**What is being asked:**
Every line below must be reproduced exactly. Copy them all.

(Exercise data)

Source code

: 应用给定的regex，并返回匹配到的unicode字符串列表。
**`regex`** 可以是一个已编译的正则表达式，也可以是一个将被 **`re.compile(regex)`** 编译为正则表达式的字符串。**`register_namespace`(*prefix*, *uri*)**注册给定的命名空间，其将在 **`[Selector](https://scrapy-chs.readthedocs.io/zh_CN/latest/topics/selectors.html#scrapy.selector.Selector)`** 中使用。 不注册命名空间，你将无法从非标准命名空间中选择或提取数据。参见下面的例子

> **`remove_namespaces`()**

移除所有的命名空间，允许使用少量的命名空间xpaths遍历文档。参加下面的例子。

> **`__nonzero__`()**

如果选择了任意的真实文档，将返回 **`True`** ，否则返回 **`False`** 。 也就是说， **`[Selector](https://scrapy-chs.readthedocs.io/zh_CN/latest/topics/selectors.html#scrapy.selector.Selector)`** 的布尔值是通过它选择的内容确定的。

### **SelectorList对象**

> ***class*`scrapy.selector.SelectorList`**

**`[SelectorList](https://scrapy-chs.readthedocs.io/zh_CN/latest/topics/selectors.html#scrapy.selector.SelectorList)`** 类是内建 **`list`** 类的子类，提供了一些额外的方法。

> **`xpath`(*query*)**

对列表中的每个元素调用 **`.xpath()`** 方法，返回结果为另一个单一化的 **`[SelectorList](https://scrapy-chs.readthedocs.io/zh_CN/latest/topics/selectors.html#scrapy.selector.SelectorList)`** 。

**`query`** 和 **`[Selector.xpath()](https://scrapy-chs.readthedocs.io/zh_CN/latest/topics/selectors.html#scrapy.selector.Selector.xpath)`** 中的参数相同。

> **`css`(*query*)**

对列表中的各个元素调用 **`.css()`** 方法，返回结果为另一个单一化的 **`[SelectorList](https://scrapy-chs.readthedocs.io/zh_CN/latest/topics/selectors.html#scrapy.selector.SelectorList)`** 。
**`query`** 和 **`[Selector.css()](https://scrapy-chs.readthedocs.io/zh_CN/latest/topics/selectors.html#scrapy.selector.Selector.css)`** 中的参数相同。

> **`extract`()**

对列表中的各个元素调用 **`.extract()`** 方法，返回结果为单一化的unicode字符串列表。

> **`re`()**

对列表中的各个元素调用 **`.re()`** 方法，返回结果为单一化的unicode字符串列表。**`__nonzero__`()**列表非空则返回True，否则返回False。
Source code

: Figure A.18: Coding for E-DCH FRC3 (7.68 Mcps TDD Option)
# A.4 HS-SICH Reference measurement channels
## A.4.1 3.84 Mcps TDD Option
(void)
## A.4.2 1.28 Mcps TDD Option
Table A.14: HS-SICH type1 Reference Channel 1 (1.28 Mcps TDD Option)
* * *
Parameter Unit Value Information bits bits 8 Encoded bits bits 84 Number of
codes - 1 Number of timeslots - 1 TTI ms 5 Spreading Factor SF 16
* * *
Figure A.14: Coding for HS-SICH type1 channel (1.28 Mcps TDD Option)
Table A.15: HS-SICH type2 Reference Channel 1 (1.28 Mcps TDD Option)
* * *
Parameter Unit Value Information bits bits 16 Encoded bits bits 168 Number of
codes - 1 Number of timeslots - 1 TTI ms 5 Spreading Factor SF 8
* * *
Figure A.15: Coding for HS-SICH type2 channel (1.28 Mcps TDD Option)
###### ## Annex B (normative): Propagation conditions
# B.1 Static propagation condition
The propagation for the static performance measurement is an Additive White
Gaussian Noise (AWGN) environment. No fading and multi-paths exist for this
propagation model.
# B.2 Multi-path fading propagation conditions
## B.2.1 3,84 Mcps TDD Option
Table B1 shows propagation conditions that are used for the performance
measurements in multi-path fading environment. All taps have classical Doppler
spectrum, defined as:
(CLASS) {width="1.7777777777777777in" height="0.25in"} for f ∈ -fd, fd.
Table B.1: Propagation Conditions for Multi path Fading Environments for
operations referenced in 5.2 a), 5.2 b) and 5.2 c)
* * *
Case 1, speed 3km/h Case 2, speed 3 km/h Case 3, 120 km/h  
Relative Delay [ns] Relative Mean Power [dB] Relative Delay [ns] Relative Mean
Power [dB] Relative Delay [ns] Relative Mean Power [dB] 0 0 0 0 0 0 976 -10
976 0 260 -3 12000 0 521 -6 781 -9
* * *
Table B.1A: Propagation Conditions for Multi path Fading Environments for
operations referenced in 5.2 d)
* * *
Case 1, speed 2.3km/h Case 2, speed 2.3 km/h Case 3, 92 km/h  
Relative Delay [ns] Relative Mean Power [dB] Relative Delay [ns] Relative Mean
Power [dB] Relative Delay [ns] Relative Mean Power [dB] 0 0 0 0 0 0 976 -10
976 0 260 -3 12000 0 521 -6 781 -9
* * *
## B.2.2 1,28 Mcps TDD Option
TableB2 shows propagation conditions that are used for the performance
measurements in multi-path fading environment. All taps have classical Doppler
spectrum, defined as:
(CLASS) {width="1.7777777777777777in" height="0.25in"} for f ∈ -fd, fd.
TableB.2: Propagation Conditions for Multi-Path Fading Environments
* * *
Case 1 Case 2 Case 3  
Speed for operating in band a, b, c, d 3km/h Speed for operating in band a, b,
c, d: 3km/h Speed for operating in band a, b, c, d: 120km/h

(End Exercise data)

**Finished exercise:**
Source code

: 应用给定的regex，并返回匹配到的unicode字符串列表。
**`regex`** 可以是一个已编译的正则表达式，也可以是一个将被 **`re.compile(regex)`** 编译为正则表达式的字符串。**`register_namespace`(*prefix*, *uri*)**注册给定的命名空间，其将在 **`[Selector](https://scrapy-chs.readthedocs.io/zh_CN/latest/topics/selectors.html#scrapy.selector.Selector)`** 中使用。 不注册命名空间，你将无法从非标准命名空间中选择或提取数据。参见下面的例子

> **`remove_namespaces`()**

移除所有的命名空间，允许使用少量的命名空间xpaths遍历文档。参加下面的例子。

> **`__nonzero__`()**

如果选择了任意的真实文档，将返回 **`True`** ，否则返回 **`False`** 。 也就是说， **`[Selector](https://scrapy-chs.readthedocs.io/zh_CN/latest/topics/selectors.html#scrapy.selector.Selector)`** 的布尔值是通过它选择的内容确定的。

### **SelectorList对象**

> ***class*`scrapy.selector.SelectorList`**

**`[SelectorList](https://scrapy-chs.readthedocs.io/zh_CN/latest/topics/selectors.html#scrapy.selector.SelectorList)`** 类是内建 **`list`** 类的子类，提供了一些额外的方法。

> **`xpath`(*query*)**

对列表中的每个元素调用 **`.xpath()`** 方法，返回结果为另一个单一化的 **`[SelectorList](https://scrapy-chs.readthedocs.io/zh_CN/latest/topics/selectors.html#scrapy.selector.SelectorList)`** 。

**`query`** 和 **`[Selector.xpath()](https://scrapy-chs.readthedocs.io/zh_CN/latest/topics/selectors.html#scrapy.selector.Selector.xpath)`** 中的参数相同。

> **`css`(*query*)**

对列表中的各个元素调用 **`.css()`** 方法，返回结果为另一个单一化的 **`[SelectorList](https://scrapy-chs.readthedocs.io/zh_CN/latest/topics/selectors.html#scrapy.selector.SelectorList)`** 。
**`query`** 和 **`[Selector.css()](https://scrapy-chs.readthedocs.io/zh_CN/latest/topics/selectors.html#scrapy.selector.Selector.css)`** 中的参数相同。

> **`extract`()**

对列表中的各个元素调用 **`.extract()`** 方法，返回结果为单一化的unicode字符串列表。

> **`re`()**

对列表中的各个元素调用 **`.re()`** 方法，返回结果为单一化的unicode字符串列表。**`__nonzero__`()**列表非空则返回True，否则返回False。
Source code

: Figure A.18: Coding for E-DCH FRC3 (7.68 Mcps TDD Option)
# A.4 HS-SICH Reference measurement channels
## A.4.1 3.84 Mcps TDD Option
(void)
## A.4.2 1.28 Mcps TDD Option
Table A.14: HS-SICH type1 Reference Channel 1 (1.28 Mcps TDD Option)
* * *
Parameter Unit Value Information bits bits 8 Encoded bits bits 84 Number of
codes - 1 Number of timeslots - 1 TTI ms 5 Spreading Factor SF 16
* * *
Figure A.14: Coding for HS-SICH type1 channel (1.28 Mcps TDD Option)
Table A.15: HS-SICH type2 Reference Channel 1 (1.28 Mcps TDD Option)
* * *
Parameter Unit Value Information bits bits 16 Encoded bits bits 168 Number of
codes - 1 Number of timeslots - 1 TTI ms 5 Spreading Factor SF 8
* * *
Figure A.15: Coding for HS-SICH type2 channel (1.28 Mcps TDD Option)
###### ## Annex B (normative): Propagation conditions
# B.1 Static propagation condition
The propagation for the static performance measurement is an Additive White
Gaussian Noise (AWGN) environment. No fading and multi-paths exist for this
propagation model.
# B.2 Multi-path fading propagation conditions
## B.2.1 3,84 Mcps TDD Option
Table B1 shows propagation conditions that are used for the performance
measurements in multi-path fading environment. All taps have classical Doppler
spectrum, defined as:
(CLASS) {width="1.7777777777777777in" height="0.25in"} for f ∈ -fd, fd.
Table B.1: Propagation Conditions for Multi path Fading Environments for
operations referenced in 5.2 a), 5.2 b) and 5.2 c)
* * *
Case 1, speed 3km/h Case 2, speed 3 km/h Case 3, 120 km/h  
Relative Delay [ns] Relative Mean Power [dB] Relative Delay [ns] Relative Mean
Power [dB] Relative Delay [ns] Relative Mean Power [dB] 0 0 0 0 0 0 976 -10
976 0 260 -3 12000 0 521 -6 781 -9
* * *
Table B.1A: Propagation Conditions for Multi path Fading Environments for
operations referenced in 5.2 d)
* * *
Case 1, speed 2.3km/h Case 2, speed 2.3 km/h Case 3, 92 km/h  
Relative Delay [ns] Relative Mean Power [dB] Relative Delay [ns] Relative Mean
Power [dB] Relative Delay [ns] Relative Mean Power [dB] 0 0 0 0 0 0 976 -10
976 0 260 -3 12000 0 521 -6 781 -9
* * *
## B.2.2 1,28 Mcps TDD Option
TableB2 shows propagation conditions that are used for the performance
measurements in multi-path fading environment. All taps have classical Doppler
spectrum, defined as:
(CLASS) {width="1.7777777777777777in" height="0.25in"} for f ∈ -fd, fd.
TableB.2: Propagation Conditions for Multi-Path Fading Environments
* * *
Case 1 Case 2 Case 3  
Speed for operating in band a, b, c, d 3km/h Speed for operating in band a, b,
c, d: 3km/h Speed for operating in band a, b, c, d: 120km/h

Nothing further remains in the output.